1. A composition of matter consisting of the ethyl carbamate NOx scavenger dissolved in unleaded gasoline containing an aliphatic alcohol made by blending at low shear a solution of ethyl carbamate in the alcohol with unleaded gasoline resulting in a clear, low viscosity solution that is stable and remains clear without any solid phase precipitaion over a wide range of temperatures including sub-freezing temperatures such as −15° C.

2. Claim 1 in which the aliphatic alcohol is 95% denatured ethyl alcohol.

3. Claim 1 in which the aliphatic alcohol is methanol.

4. Claim 1 in which the aliphatic alcohol consists of a solution blend of 95% denatured ethyl alcohol and methanol.

5. Claim 1 in which the aliphatic alcohol consists of a solution blend of 95% denatured ethyl alcohol and octanol-1.

6. Claims 1 and 2 in which the composition is v/v 90/10 unleaded gasoline/95% denatured ethyl alcohol containing 0.1 to 4.0% ethyl carbamate by weight.

7. Claims 1 and 2 in which the composition is v/v 85/15 unleaded gasoline/95% denatured ethyl alcohol containing 0.1 to 5.0% ethyl carbamate by weight.

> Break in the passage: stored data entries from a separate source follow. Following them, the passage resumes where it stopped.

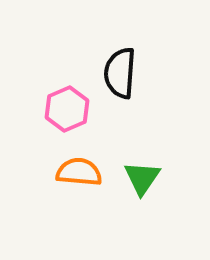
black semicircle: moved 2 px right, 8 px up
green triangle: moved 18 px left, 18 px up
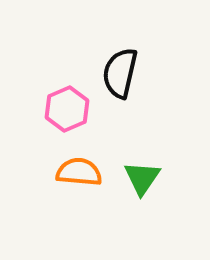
black semicircle: rotated 9 degrees clockwise
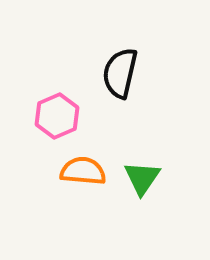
pink hexagon: moved 10 px left, 7 px down
orange semicircle: moved 4 px right, 1 px up
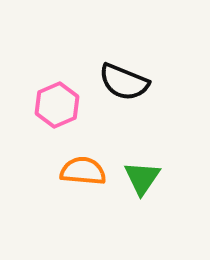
black semicircle: moved 4 px right, 9 px down; rotated 81 degrees counterclockwise
pink hexagon: moved 11 px up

8. Claims 1 and 3 in which the composition is v/v 90/10 unleaded gasoline/methanol containing 0.1 to 5.2% ethyl carbamate by weight.

9. Claims 1 and 3 in which the composition is v/v 85/15 unleaded gasoline/methanol containing 0.1 to 6.1% ethyl carbamate by weight.

10. Claims 1 and 4 in which the composition is v/v 90/5/5 unleaded gasoline/95% denatured ethyl alcohol/methanol containing 0.1 to 4.6% ethyl carbamate by weight.

11. Claims 1 and 5 in which the composition is v/v88.2/9.8/2.0 unleaded gasoline/95% denatured ethyl alcohol/octanol-1 containing from 0.1 to 6.3% ethyl carbamate.